10.37: The Doctor’s Daughter
In which a fish drowns, and the writer does his unnerving “There is only one legitimate viewpoint!” act again.
Broadcast: May 2008
Watched: October 2021
“She’s a generated anomaly” - what an awkward line just to get to the name “Jenny”.
My first question is: is Martha in this for contractual reasons? She spends most of narrative apart from the others.
My second question is: did the title come first?
My third is: why does Doctor say she’s his daughter in pre-credits, and then spend rest of the narrative trying to deny it?
Despite that, continuing my experience of finding the less popular episodes better than I remembered (unless I remember them as okay, in which case they’re worse, but then better again next time, and so on)...
…I rather enjoyed this. I liked it more than most on broadcast, was disappointed on my last rewatch, presumably next time I’ll remember enjoying it and think it’s rubbish again. I think that’s the problem with the episodes that don’t quite work, they’re not generally bad, they’re just not quite as good as they should be.
This one is quite comics-y: it’s almost sort of unfilmable with its fish creatures and being based on a single idea.

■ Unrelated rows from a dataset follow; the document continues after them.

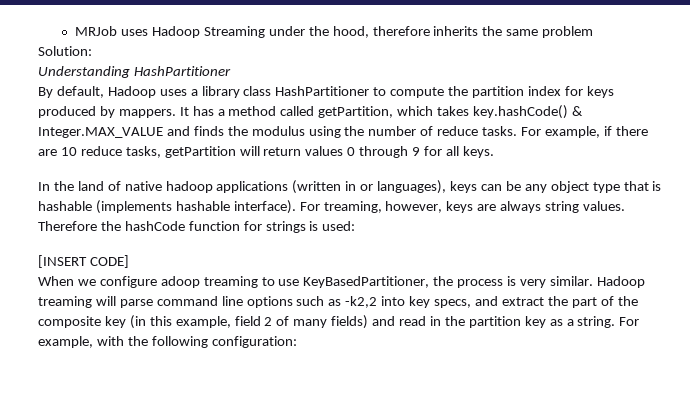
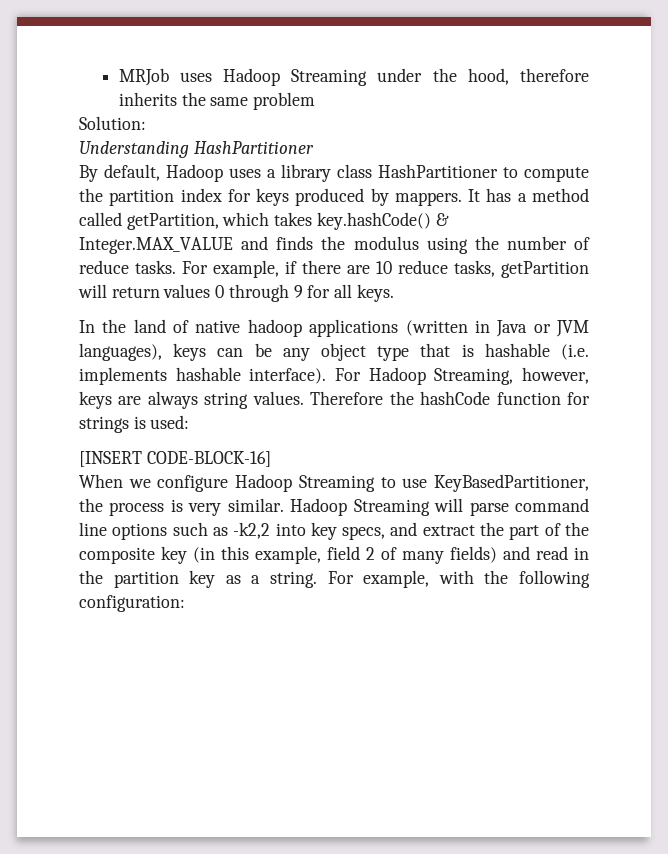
[360,184,374,191] or -> [496,320,589,337] Java or JVM
[95,200,172,214] (implements -> [561,344,589,360] [79,367,167,385] (i.e. implements
[323,201,382,213] treaming, -> [368,367,514,385] Hadoop Streaming,
[89,255,129,268] CODE] -> [146,451,271,467] CODE-BLOCK-16]
[160,276,258,288] adoop treaming -> [235,474,375,492] Hadoop Streaming
[38,296,92,308] treaming -> [353,499,430,516] Streaming

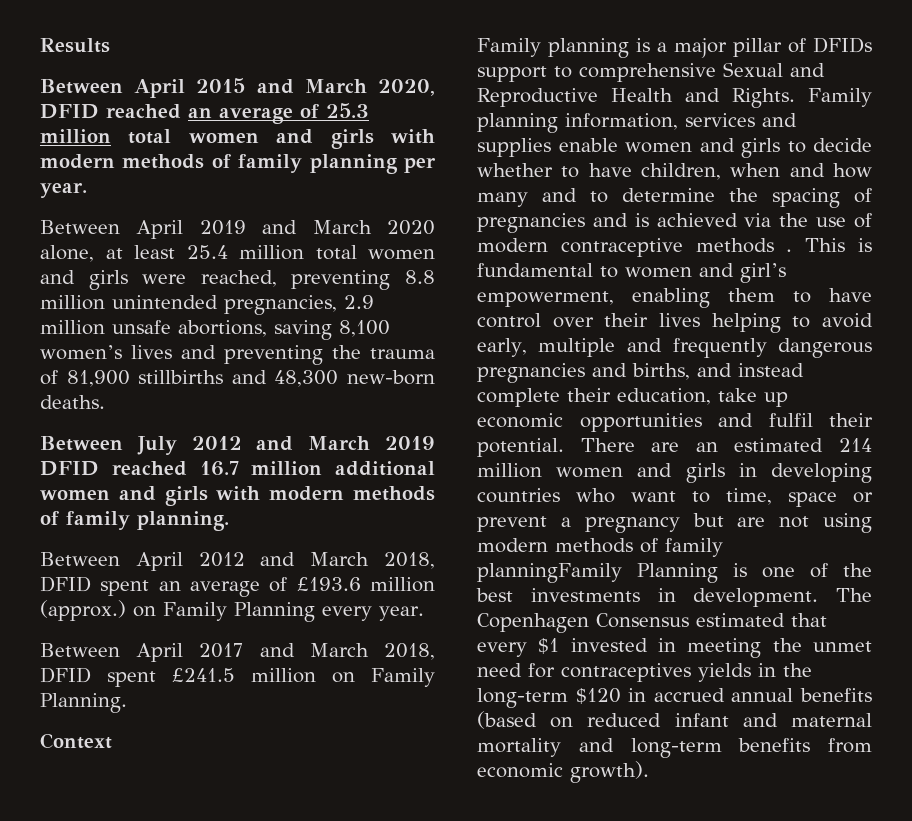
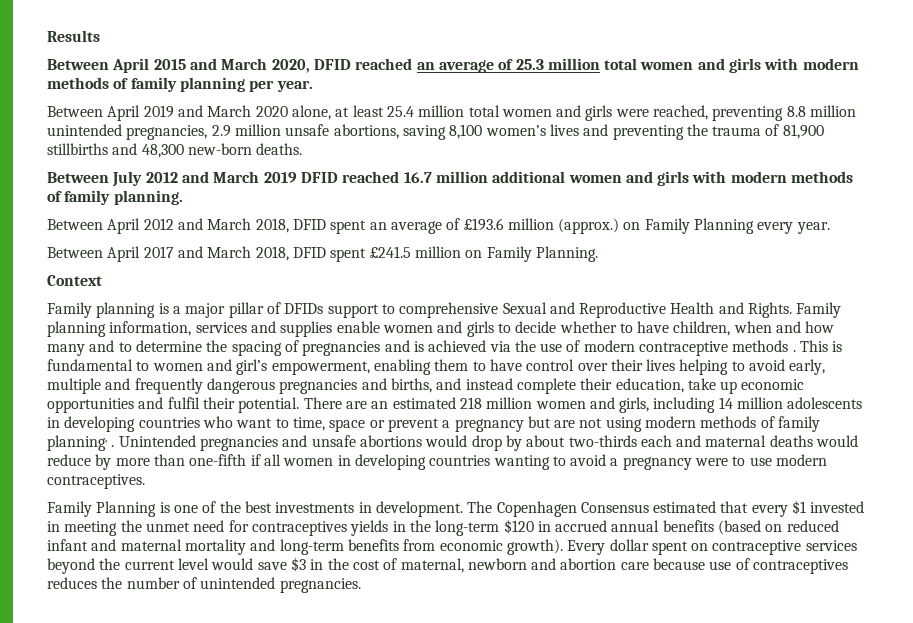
[839,438,872,452] 214 -> [459,397,482,409] 218
[685,463,725,483] girls -> [619,397,863,413] girls, including 14 million adolescents
[477,563,622,583] planningFamily -> [47,435,859,451] [47,454,828,470] [47,474,145,489] [47,501,92,517] planning, . Unintended pregnancies and unsafe abortions would drop by about two-thirds each and maternal deaths would reduce by more than one-fifth if all women in developing countries wanting to avoid a pregnancy were to use modern contraceptives. // Family
(649, 772) none -> [567,539,857,555] [47,557,849,574] [47,577,361,593] Every dollar spent on contraceptive services beyond the current level would save $3 in the cost of maternal, newborn and abortion care because use of contraceptives reduces the number of unintended pregnancies.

But it’s a lovely idea, the conceit of the seven day war, a history made up of chinese whispers, and there’s loads of cool iconography: the numbers, the underground theatre, the blocked off windows, the Hath.
I love the idea of the Hath, but pairing one with Freema, who is not the most naturalistic actress ever, is A Decision - I think Piper or Gillan would have made it work, maybe - and it does mean that this will forever be the one in which a fish drowns.
Re the fatherhood bit: Donna keeps pushing this incredibly reductive idea of what constitutes parenthood, and the Doctor argues... but they’re not playing out the debate, he gets utterly crushed by the narrative. This is the exact same thing that happens to Professor Lazarus in Greenhorn’s previous episode.
The big problem, though, is that Jenny isn’t actually that interesting. We care neither that she dies, nor that she comes back to life, and the Doctor’s “I NEVER WOULD!” is a load of self-justifying bullsh*t, because it’s literally an episode after he tricked someone into sacrificing himself to destroy an entire army.
Mind you: since this isn’t the first time this season he’s been told he’s a soldier, or the first he sets himself up as a god, come to that, perhaps this is deliberate.
Only other thoughts:
Funny how Jenny is born wearing eye makeup.
Donna is not allowed to use womanly wiles, it’s played as a joke. RTD being shitty about women over 35 again.
It is really messed up thinking about how the Doctor and the Doctor’s daughter are now married. We’ve since learned that the latter is incredibly cool and charismatic in a way that really doesn’t come across from this script.
That’s it. Not the nadir its reputation suggests but pretty thin.
"Donna is not allowed to use womanly wiles, it’s played as a joke. RTD being shitty about women over 35 again"
Honestly this is still my biggest gripe with RTD era 1. Not the last time it happens this series either.
Honestly, I do always wonder what the plan was with Martha. It feels like they had Freema for only a couple of days' filming that overlapped with Tennant and Tate between this and the Sontaran two-parter. (Oh I just remembered how much she gets split off in the finale too!)
I recall she gets a much more active role in Torchwood. (It's really easy to forget she was in Torchwood.)